Alla “Pentola magica” di San Gennaro Ves.no lo chef Peppe Ceriello prepara grandi piatti “da gustare con lo sguardo perso nell’infinito delle tele” appese – artistico panorama artificiale – alle pareti della sala. A Napoli il posto della pizzeria “de’ Figliole” è brutto. Quindi vero. Splendido. Una clic di neorealismo. Piastrelle bianche, pochi tavoli, porta aperta sempre. Artigiani, studenti, molti turisti. Attratti dalle “figliole”, non più giovani, ma con la nobiltà delle solari popolane raccontate da John Fante nel dopoguerra”. A Somma Vesuviana “La lanterna” di Luigi Russo è il tempio dell’arte del baccalà: il baccalà, la Catalogna, la Barcellona di Pepe Carvalho, il detective gourmet di Manuel Vàzquez Montalbàn. E allora il tempio di Luigi non può essere che “una trattoria dai colori chiari, una gabbia di vetro luminosa e sincera”, con “frammenti di maioliche bianche e azzurre sulle pareti, quasi a rievocare l’arte di Gaudì”. E il vino non può essere che la catalanesca, e Luigi non può essere che ” discreto”, come il sacerdote di un tempio.

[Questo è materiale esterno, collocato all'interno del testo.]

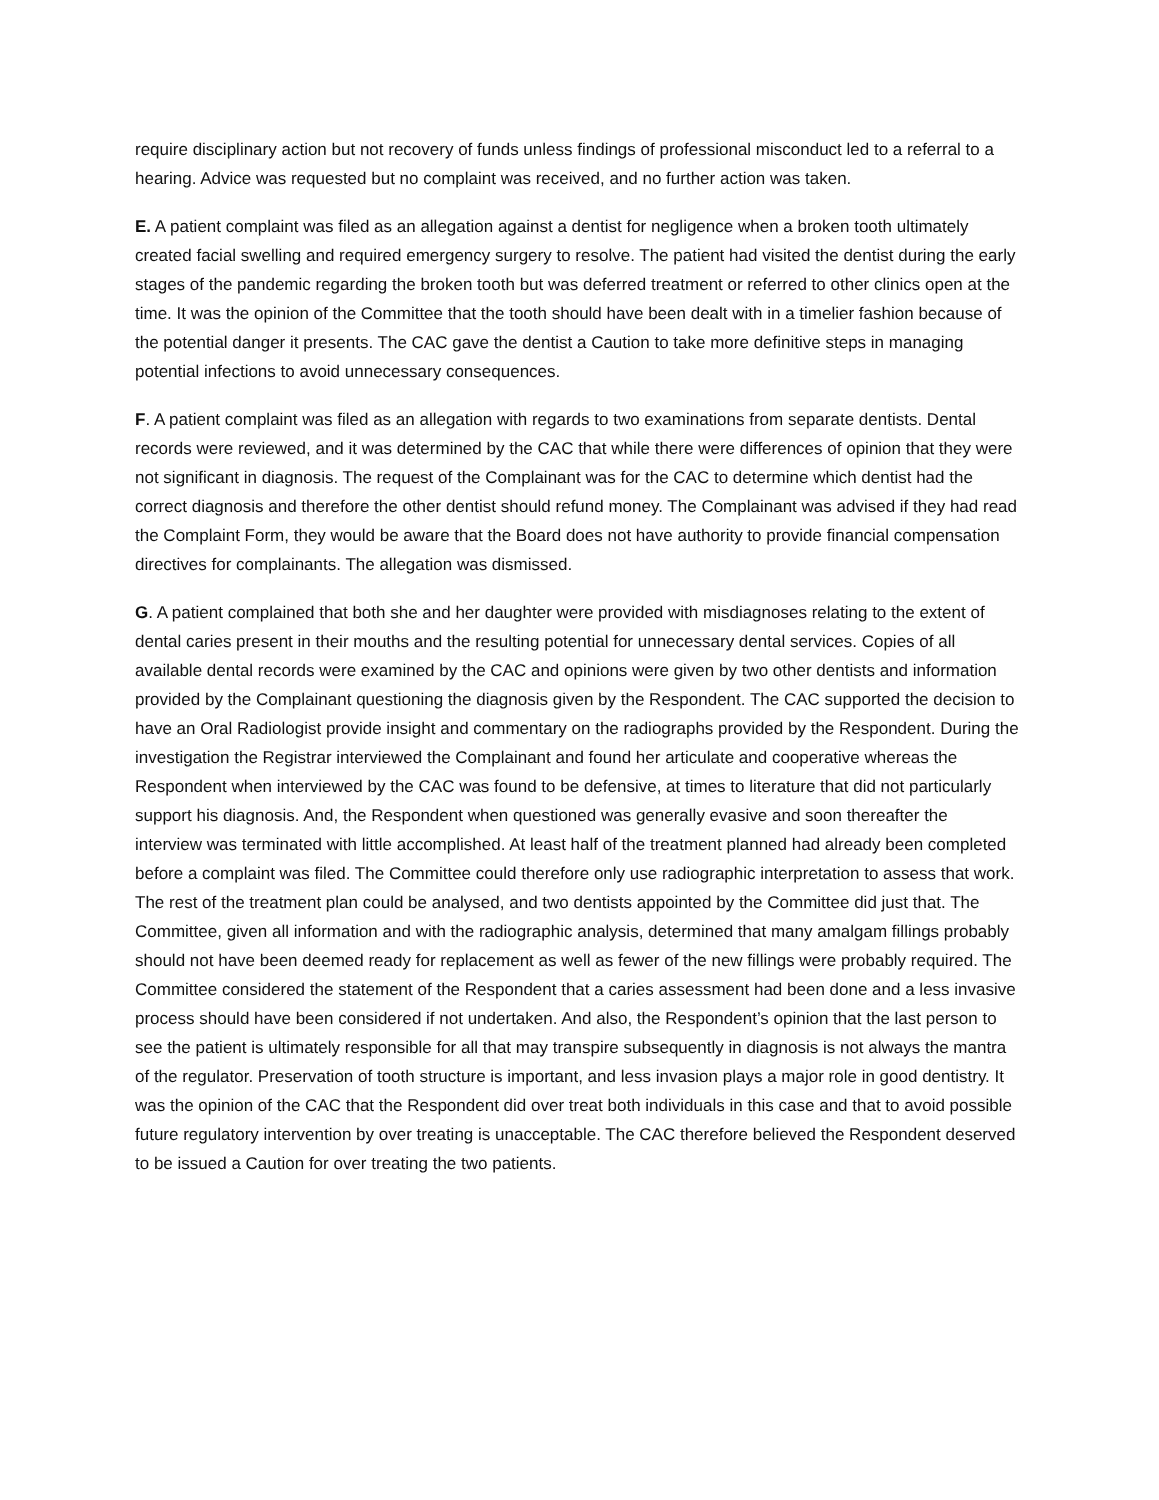require disciplinary action but not recovery of funds unless findings of professional misconduct led to a referral to a hearing. Advice was requested but no complaint was received, and no further action was taken.
E. A patient complaint was filed as an allegation against a dentist for negligence when a broken tooth ultimately created facial swelling and required emergency surgery to resolve. The patient had visited the dentist during the early stages of the pandemic regarding the broken tooth but was deferred treatment or referred to other clinics open at the time. It was the opinion of the Committee that the tooth should have been dealt with in a timelier fashion because of the potential danger it presents. The CAC gave the dentist a Caution to take more definitive steps in managing potential infections to avoid unnecessary consequences.
F. A patient complaint was filed as an allegation with regards to two examinations from separate dentists. Dental records were reviewed, and it was determined by the CAC that while there were differences of opinion that they were not significant in diagnosis. The request of the Complainant was for the CAC to determine which dentist had the correct diagnosis and therefore the other dentist should refund money. The Complainant was advised if they had read the Complaint Form, they would be aware that the Board does not have authority to provide financial compensation directives for complainants. The allegation was dismissed.
G. A patient complained that both she and her daughter were provided with misdiagnoses relating to the extent of dental caries present in their mouths and the resulting potential for unnecessary dental services. Copies of all available dental records were examined by the CAC and opinions were given by two other dentists and information provided by the Complainant questioning the diagnosis given by the Respondent. The CAC supported the decision to have an Oral Radiologist provide insight and commentary on the radiographs provided by the Respondent. During the investigation the Registrar interviewed the Complainant and found her articulate and cooperative whereas the Respondent when interviewed by the CAC was found to be defensive, at times to literature that did not particularly support his diagnosis. And, the Respondent when questioned was generally evasive and soon thereafter the interview was terminated with little accomplished. At least half of the treatment planned had already been completed before a complaint was filed. The Committee could therefore only use radiographic interpretation to assess that work. The rest of the treatment plan could be analysed, and two dentists appointed by the Committee did just that. The Committee, given all information and with the radiographic analysis, determined that many amalgam fillings probably should not have been deemed ready for replacement as well as fewer of the new fillings were probably required. The Committee considered the statement of the Respondent that a caries assessment had been done and a less invasive process should have been considered if not undertaken. And also, the Respondent’s opinion that the last person to see the patient is ultimately responsible for all that may transpire subsequently in diagnosis is not always the mantra of the regulator. Preservation of tooth structure is important, and less invasion plays a major role in good dentistry. It was the opinion of the CAC that the Respondent did over treat both individuals in this case and that to avoid possible future regulatory intervention by over treating is unacceptable. The CAC therefore believed the Respondent deserved to be issued a Caution for over treating the two patients.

La storia della preziosa cucina provinciale è nella memoria dei cuochi che conservano il culto e le ricette della tradizione: ai “Curti” di Sant’ Anastasia, “la ospitalissima signora dai capelli bianchi” e il marito Carmine; Rosa Romano allo “Smeraldo” di Somma, zia Concetta alla “Quagliarella” di Monteforte; Pasqualina , la “bella nonna” della Pizzeria “Fratelli Cuorvo” di Pomigliano d’ Arco, “capelli cenere e sorriso che non si dimentica”, che aveva nel suo corredo di nozze gli utensili di rame e tirava fuori dal forno “il pane ormai cotto per infilarvi la pizza”. Zie, zii e capelli bianchi: chi si siede a quei tavoli non si sente un cliente, ma uno di famiglia, e perciò prepara la bocca ad assaporare e a giudicare di conseguenza.

Pasquale Marigliano, pasticciere in San Gennarello di Ottaviano, “l’allievo silenzioso di Barry Callebaut”, è un re del cioccolato, ed è un gentiluomo. Il banco della pasticceria è diretto dalla moglie, ” la bella e inflessibile Catherine Brillé”. Ora, l’aggettivo ” inflessibile” è un capolavoro di chiarezza e di sintesi. Chiunque parli, anche per un solo momento, con la signora Brillé Marigliano capirà che nemmeno un lungo discorso può esprimere meglio di quell’ “inflessibile” l’idea di come realtà e simbolo siano la stessa sostanza. Perché il cioccolato di Pasquale Marigliano è veramente cibo degli dei: e dunque la sua dolcezza è rigorosa, essenziale, non cede mai alle sirene della facile piacevolezza: insomma è “inflessibile”. E tocca alla signora Brillé essere plastica figura della meravigliosa arte del marito.